In Comunicati, Salute

E’ prevista per la prossima estate, nell’ambito del piano di riorganizzazione della Sanità nella Regione Lazio, la sperimentazione di 18 mesi che consentirà finalmente alle donne di accedere all’aborto farmacologico, mediante l’assunzione della pillola Ru486 (che attualmente viene somministrata gratuitamente solo nelle strutture ospedaliere pubbliche, su richiesta del ginecologo), anche nei consultori familiari, senza bisogno di ricorrere al ricovero ospedaliero.

 

Una volta accertata la gravidanza, entro le prime sette settimane, le donne potranno, quindi, recarsi presso un consultorio, all’interno del quale, grazie all’ausilio e alla disponibilità del personale sanitario, verrà somministrata loro la pillola abortiva.

Due giorni dopo l’assunzione dovranno tornare per ricevere il secondo farmaco, le prostaglandine, e una volta ultimato il percorso, torneranno al consultorio per essere visitate.

 

Questa sperimentazione, seppur ancora in fase di discussione e approvazione, rappresenta una vera e propria rivoluzione indirizzata a de-ospedalizzare, rendendola ambulatoriale, la pratica dell'aborto: l'obiettivo è, infatti, quello di rendere l’interruzione volontaria di gravidanza meno gravosa possibile, ma soprattutto praticabile in un contesto più confidenziale per la donna, come quello del consultorio, dedicato interamente alla salute femminile.

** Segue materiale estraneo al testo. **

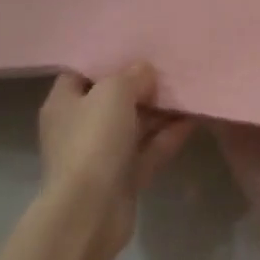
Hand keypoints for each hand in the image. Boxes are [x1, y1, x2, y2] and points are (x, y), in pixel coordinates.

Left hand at [38, 63, 194, 259]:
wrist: (90, 212)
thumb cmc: (93, 141)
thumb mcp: (113, 92)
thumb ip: (132, 75)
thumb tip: (145, 72)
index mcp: (64, 103)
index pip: (84, 72)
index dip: (109, 59)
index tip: (138, 47)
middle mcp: (80, 127)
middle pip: (114, 99)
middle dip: (142, 85)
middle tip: (171, 66)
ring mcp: (102, 154)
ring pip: (136, 125)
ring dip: (160, 111)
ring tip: (189, 89)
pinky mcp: (124, 177)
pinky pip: (150, 149)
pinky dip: (169, 136)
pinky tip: (194, 118)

Questa apertura nei confronti delle donne che scelgono consapevolmente di abortire, rappresenta un passaggio fondamentale e molto atteso, in linea con gli obiettivi di rilancio e potenziamento dei consultori familiari, al fine di renderli sempre più un luogo di tutela della salute riproduttiva e psicologica delle donne.

La tutela dei diritti delle donne va portata avanti in modo concreto e continuo, anche e soprattutto alla luce del continuo intralcio che la strategia dell’obiezione di coscienza opera nei confronti della Legge n. 194/78: proprio nel Lazio, infatti, l’obiezione di coscienza ha superato la soglia critica dell'80%, facendo leva sull'obbligo di ricovero come strumento sistematico di persuasione e di condizionamento compiuto sulle scelte delle donne.